17.01.2012
Mit Medikamenten für die Menschenrechte: Projektbericht der Medizinischen Flüchtlingshilfe Erlangen
Von Henriette Kraft
”Ihren Ausweis, bitte.” Fast alle von uns machen sich bei dieser Aufforderung keine weiteren Gedanken, nur – was ist, wenn ich keinen Ausweis habe? Sprich: wenn ich ”illegal” in Deutschland bin, ohne Bleiberecht, ohne Papiere, ohne Krankenversicherung. Bis vor einiger Zeit habe ich darüber auch noch nicht viele Gedanken verloren, bis ich mich in der ”AG Medizin und Menschenrechte” wiederfand und mich mit Schicksalen von Asylbewerbern und Illegalisierten konfrontiert sah.Alles begann vor etwa zwei Jahren, als Erlanger Medizinstudenten auf die Idee kamen einen Standpunkt der medizinischen Flüchtlingshilfe in Erlangen aufzubauen. Seitdem haben wir ein Telefon, über das die Hilfesuchenden Kontakt mit uns aufnehmen. Letzte Woche habe ich das Telefon an mich genommen, heute betreut Martina die wöchentliche Sprechstunde. So bekommt sie die Nachricht: Eine Frau, die schon längst hätte abgeschoben werden sollen, untergetaucht und jetzt hochschwanger wieder aufgetaucht ist, bekommt in den nächsten Tagen ihr Kind. Also handelt sie ganz schnell: Sie verständigt Judith, die die Frau vorher betreut hatte, ordert Florian, der sie mit seinem Auto ins Krankenhaus bringt und spricht dort mit der Frauenärztin, die sich bereit erklärt, sie anonym zu behandeln. Es geht allerdings nicht immer mit so viel Aufregung zu bei unserer Arbeit.

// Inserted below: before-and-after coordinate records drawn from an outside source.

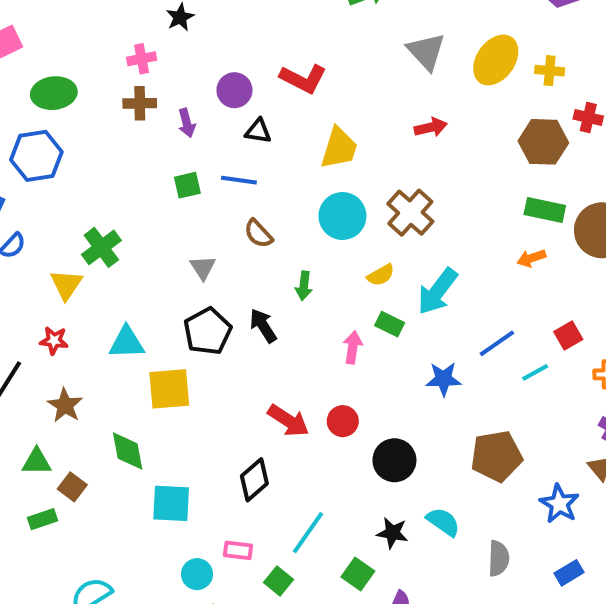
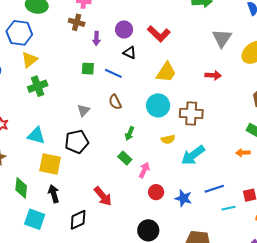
brown cross: (410, 213) -> (191, 113), turned 35
yellow triangle: (66, 284) -> (29, 60), moved
green rectangle: (390, 324) -> (125, 158), moved
black arrow: (263, 326) -> (54, 194), moved
red circle: (343, 421) -> (156, 192), moved

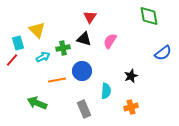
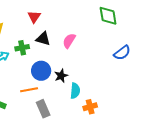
red triangle: (90, 17) -> (34, 17), moved
black star: (131, 76) -> (61, 76), moved
orange line: (57, 80) -> (29, 90), moved
cyan semicircle: (106, 91) -> (75, 91), moved

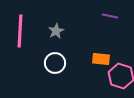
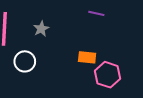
white circle: (55, 63) -> (25, 61), moved

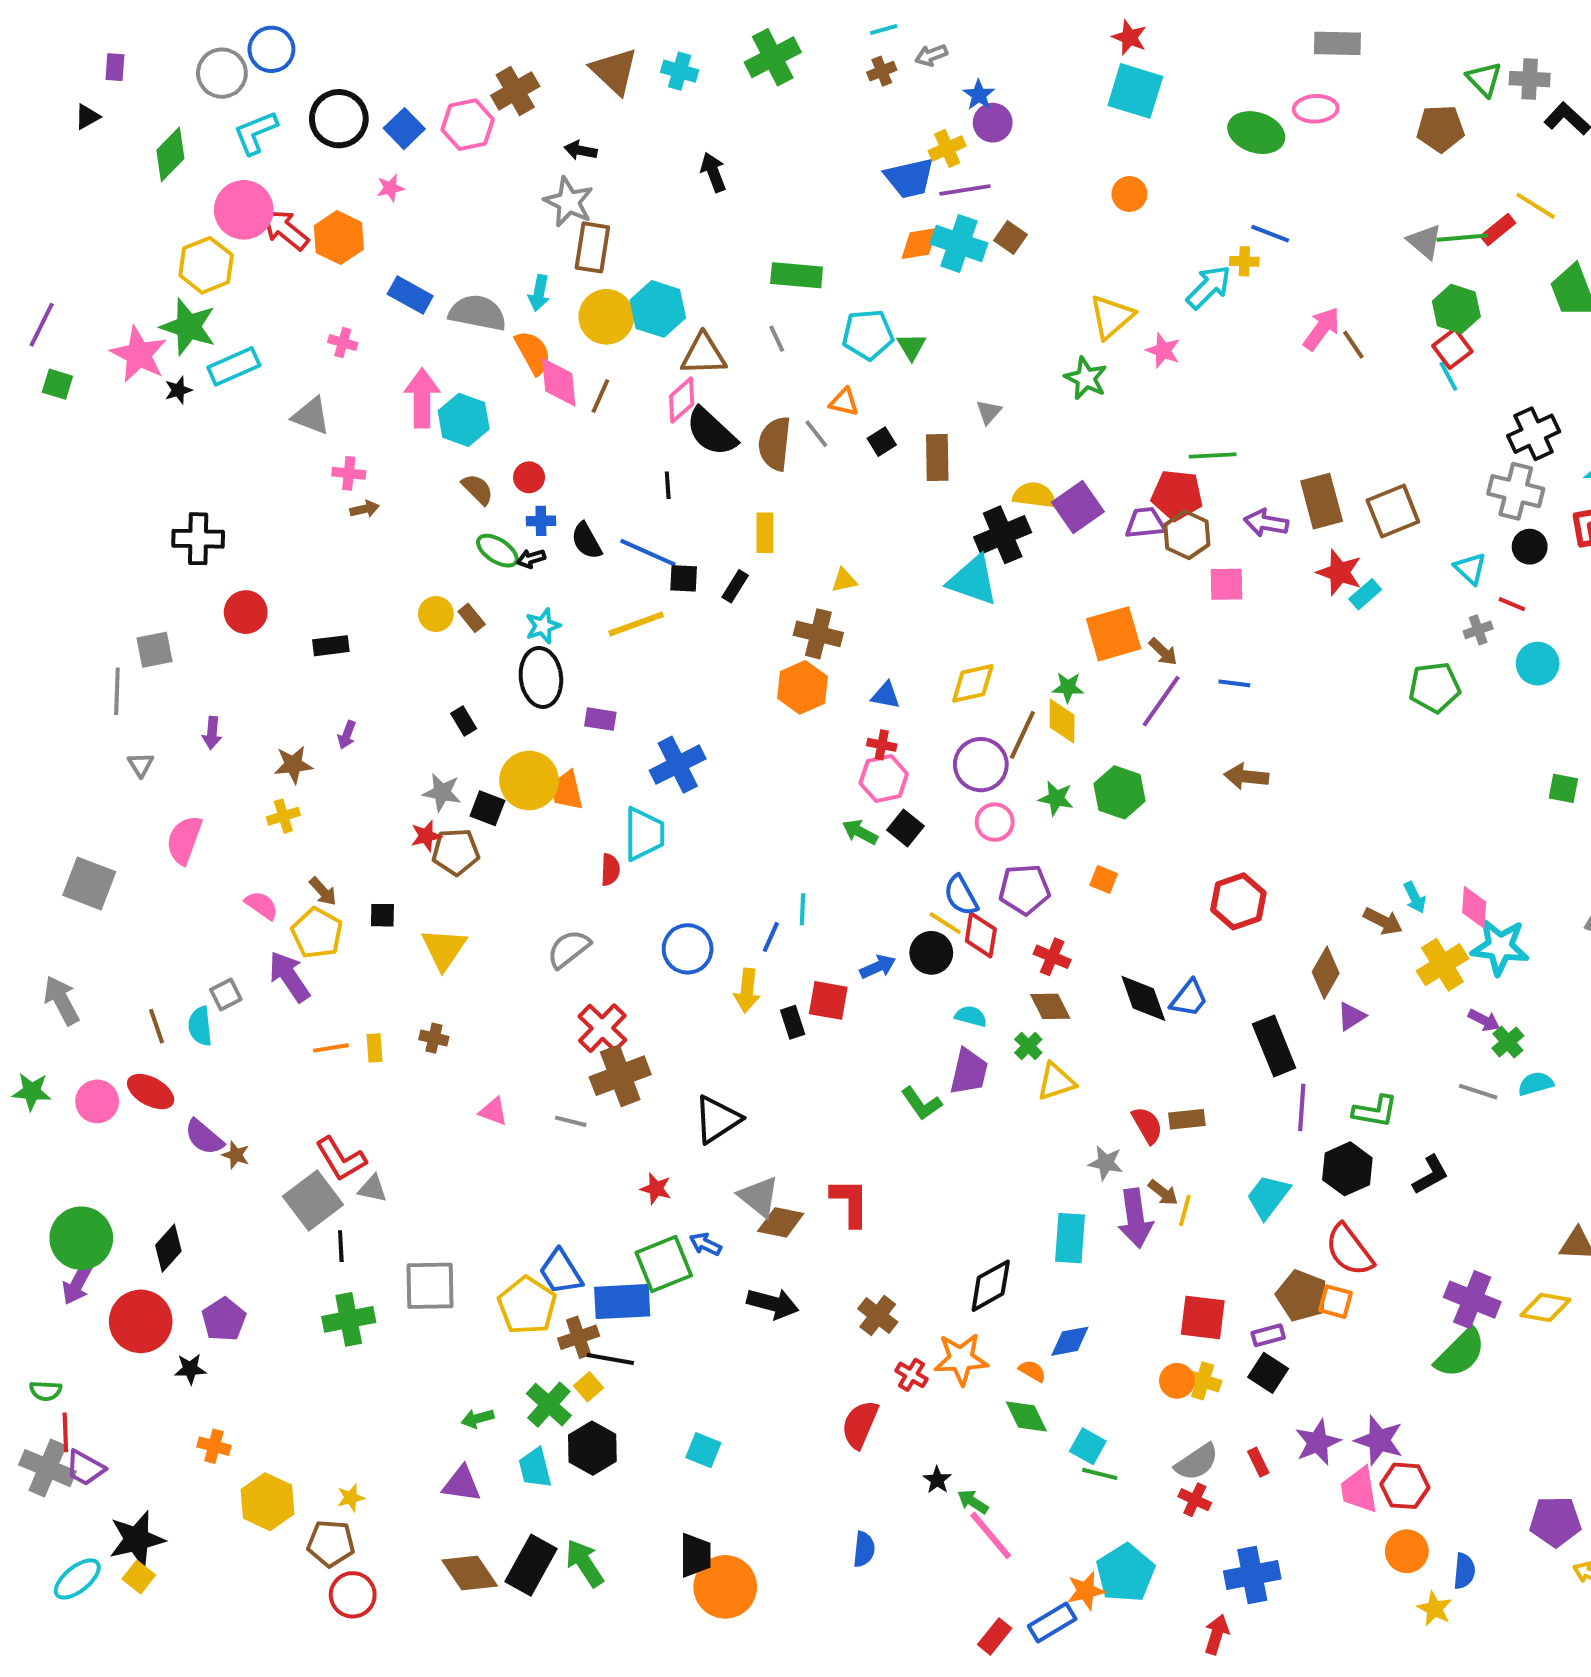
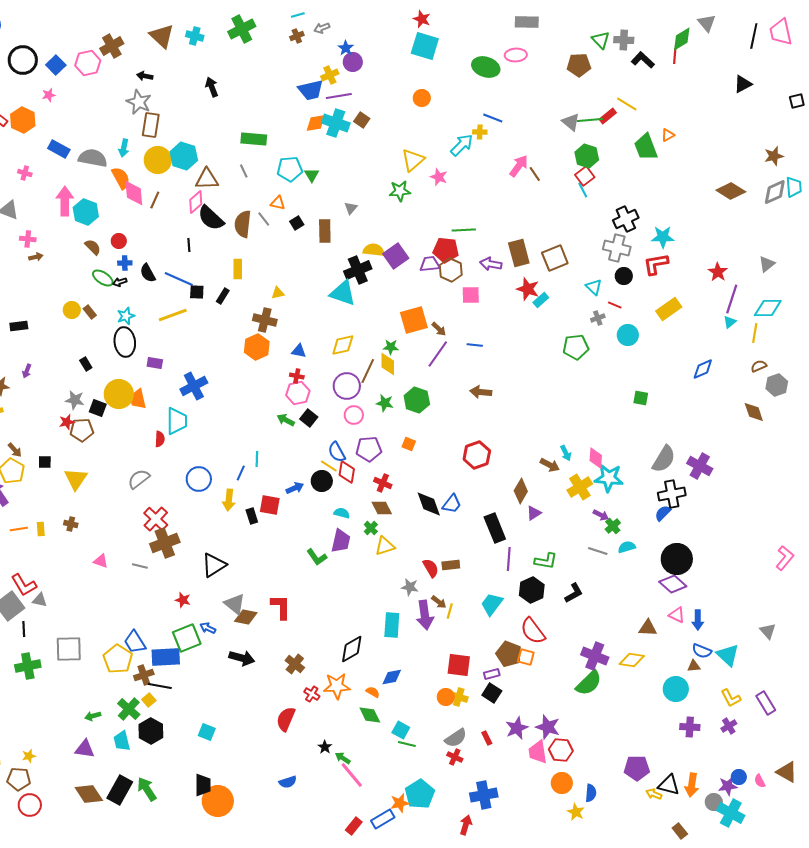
green star: (1086, 378) -> (400, 191), turned -30
blue semicircle: (864, 1549) -> (288, 782), turned 66

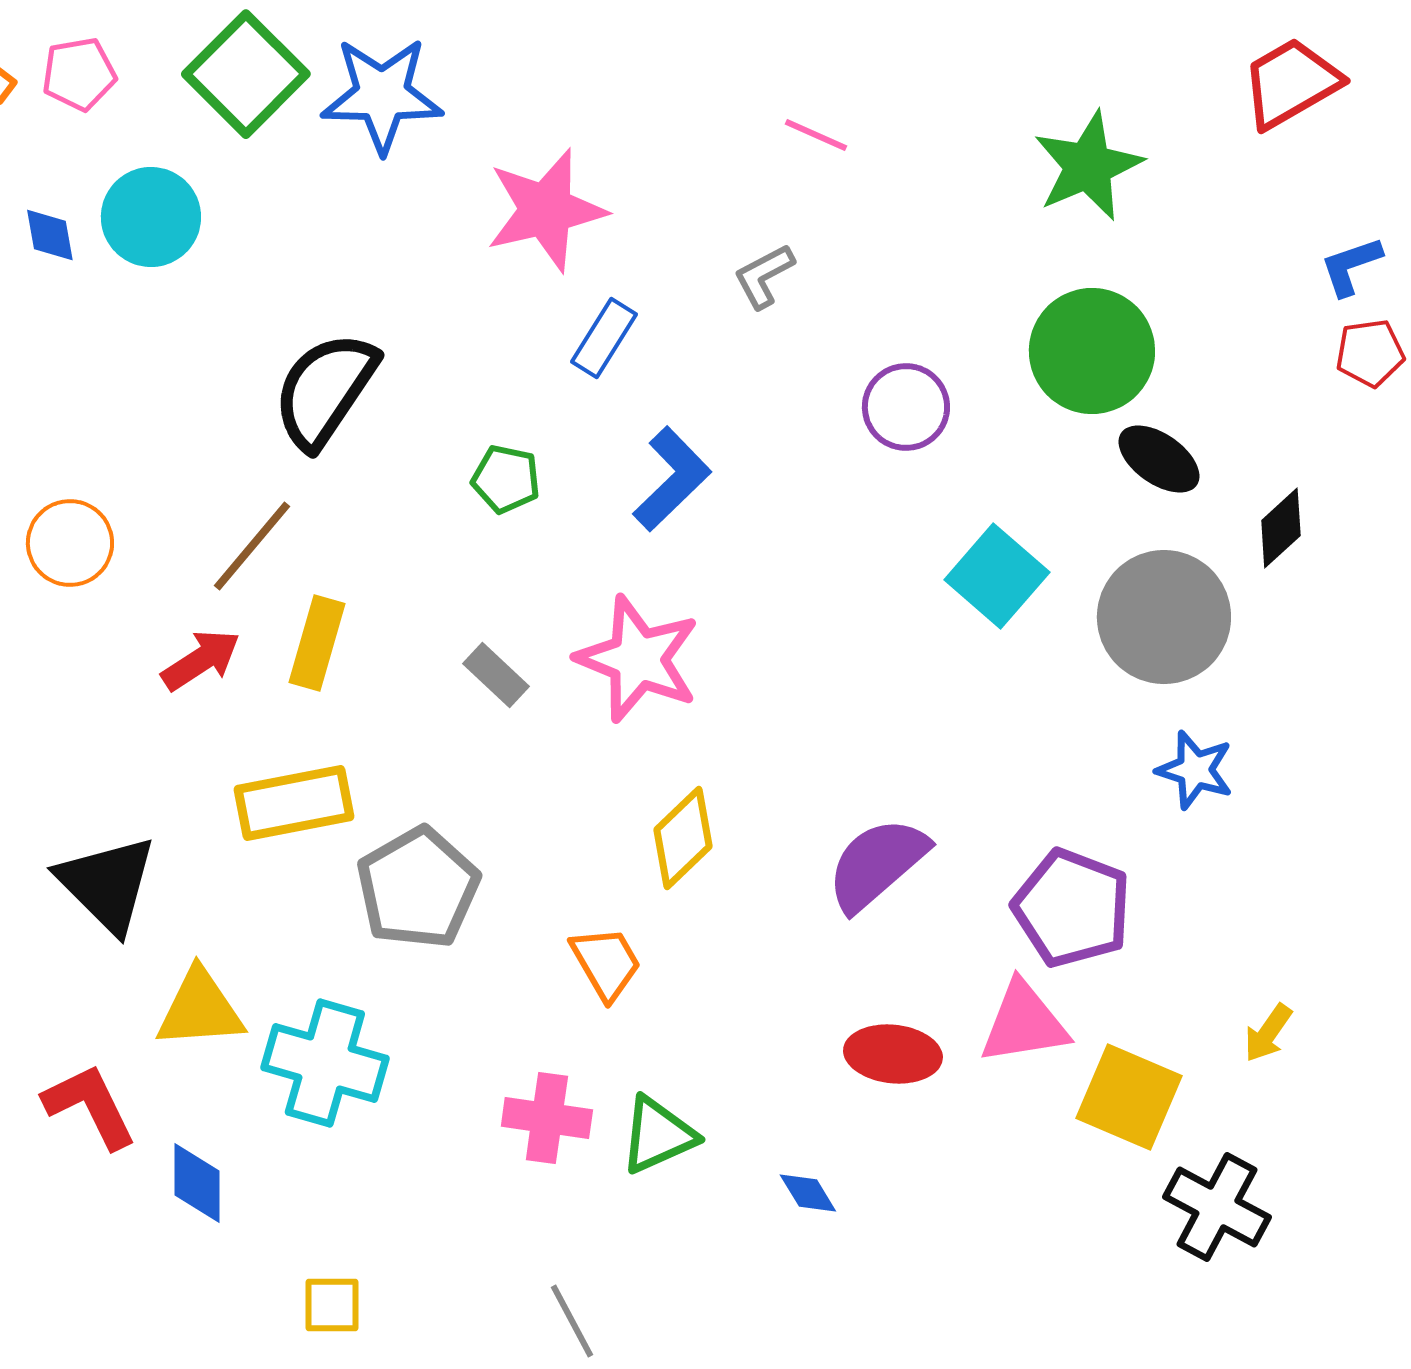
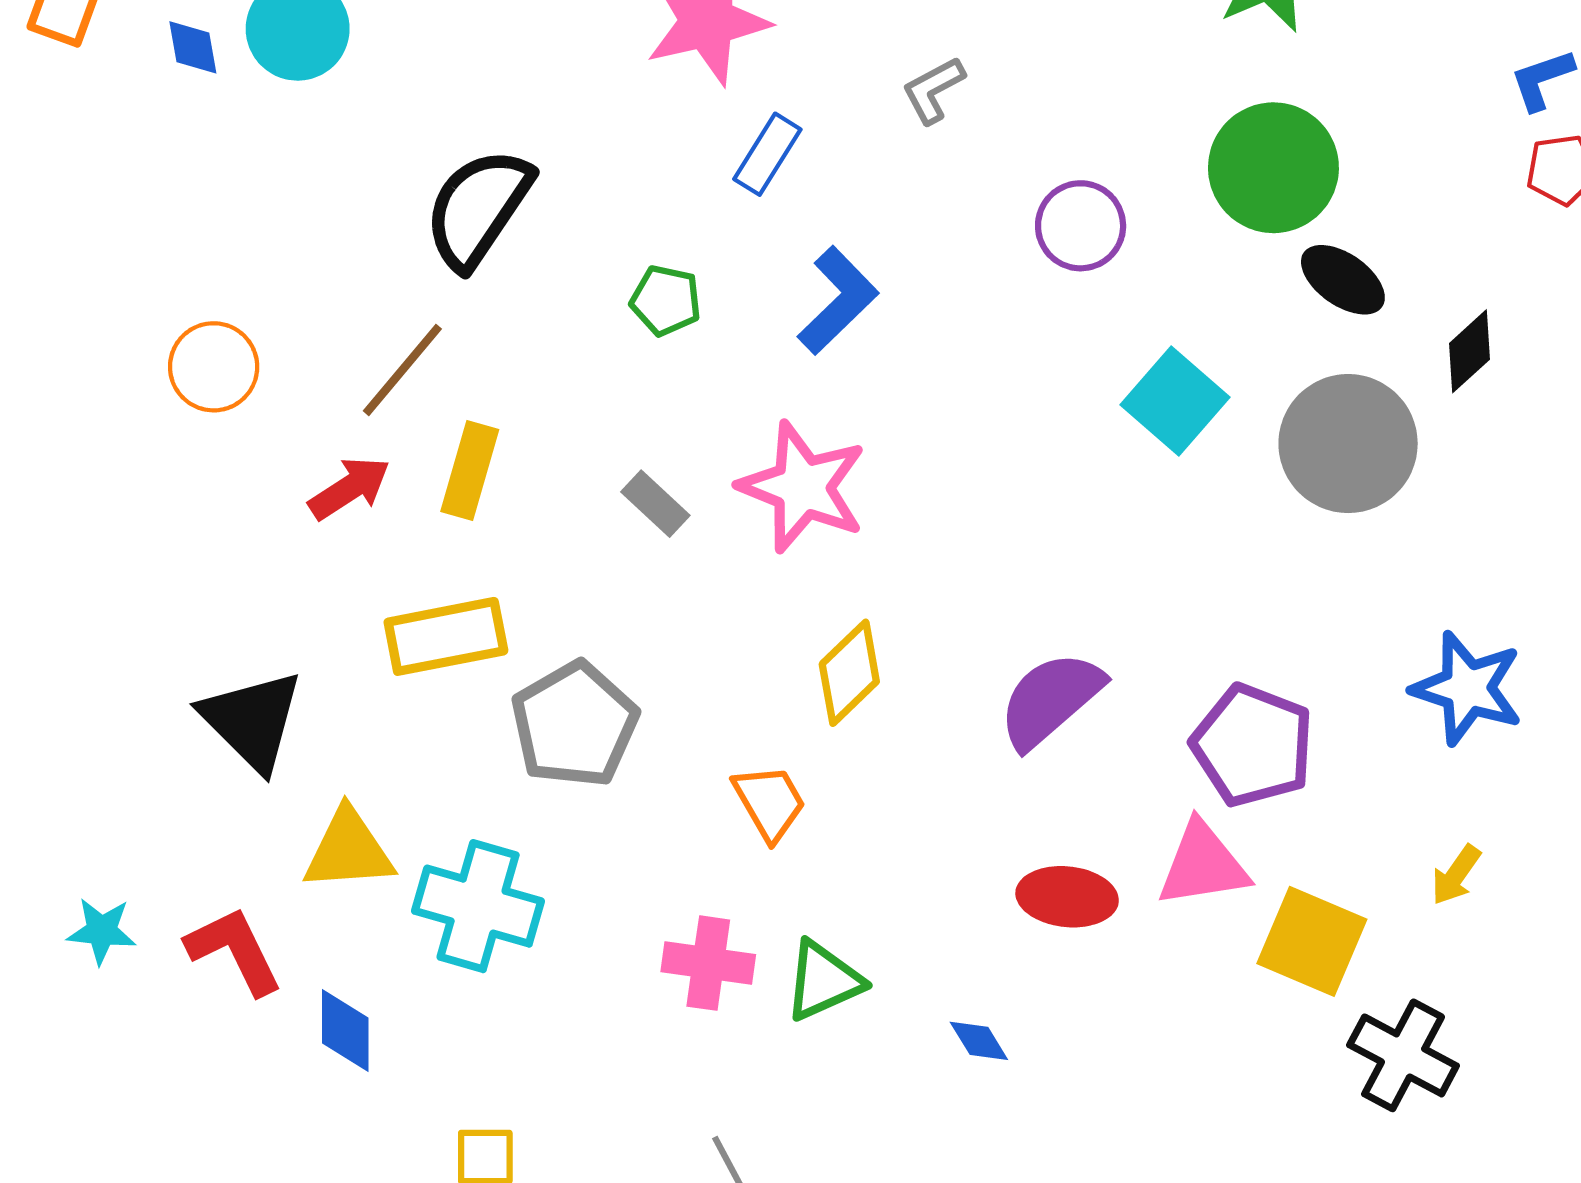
blue star: (1195, 770) -> (1467, 688), moved, size x1.4

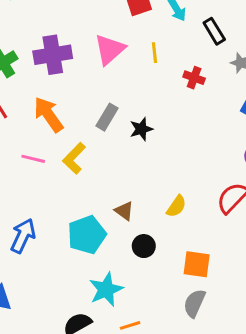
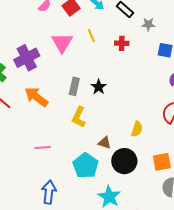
yellow L-shape: (74, 158) -> (79, 117), moved
pink line: (33, 159) -> (43, 147), moved
blue arrow: (23, 236) -> (49, 192), moved
black circle: (144, 246) -> (124, 161), size x1.6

Oft geht es auch darum, einem Asylbewerber eine neue Brille zu finanzieren oder an einen Psychologen zu vermitteln.
Wenn wir nicht in der Telefonsprechstunde sitzen, kümmern wir uns um diejenigen, die zwar ”legal” in Erlangen sind, deren Bleiberecht aber ungewiss ist. Viele von uns gehen in den Gemeinschaftsunterkünften der Asylbewerber mehrmals in der Woche ein und aus. Dann spielen wir mit den Kindern, geben den Jugendlichen Deutsch-Unterricht und plaudern mit den Erwachsenen. Es ist immer wieder ein wunderbares Gefühl, die strahlenden Augen der Kleinen zu sehen, die sich nach etwas Abwechslung von der Langeweile sehnen.
Uns ist aufgefallen, in was für einem schlechten Zustand die Zähne dieser Kinder sind. So kommt Theresa auf die Idee, wir können doch einen Workshop zur Zahnhygiene machen. Gesagt, getan: Mit ein paar Kommilitonen veranstalte ich eine Zahnputz-Aktion. Mit der Unterstützung einer Zahnärztin üben wir mit den Kindern: ”Hin und her, hin und her, Zähneputzen ist nicht schwer”. Auch die Eltern bekommen Zahnbürsten und Zahnpasta geschenkt und am Ende malen wir noch fleißig Backenzähne aus.
Noch bevor es kalt wird, erinnert sich Christina daran, dass wir wieder ”Weihnachten im Schuhkarton” unterstützen sollten. Also organisieren wir einen Spendenaufruf, sammeln Geschenke und verpacken an einem gemütlichen Samstagvormittag liebevoll Dutzende von Kartons.
Und dann bleibt natürlich immer die Frage: Wie machen wir auf unsere Arbeitsgruppe aufmerksam und wie mobilisieren wir Leute für unsere Arbeit? Da Ann-Sophie meint, dass es sehr gute Filme zum Thema unserer AG gebe, initiiere ich mit Kommilitonen schnurstracks ein thematisches Hörsaal-Kino, um unseren Mitstudierenden die Augen für die Problematik der Flüchtlingspolitik in unserer Stadt zu öffnen.
Es ist sehr schön, Teil einer Gruppe von Medizinstudenten zu sein, die sich gegenseitig inspirieren und motivieren, und dafür aufzustehen, dass wir unseren Mitmenschen, die nicht das Privileg hatten, in unserem Land geboren worden zu sein, ein menschenwürdiges Leben bei uns und mit uns ein Stück näher bringen.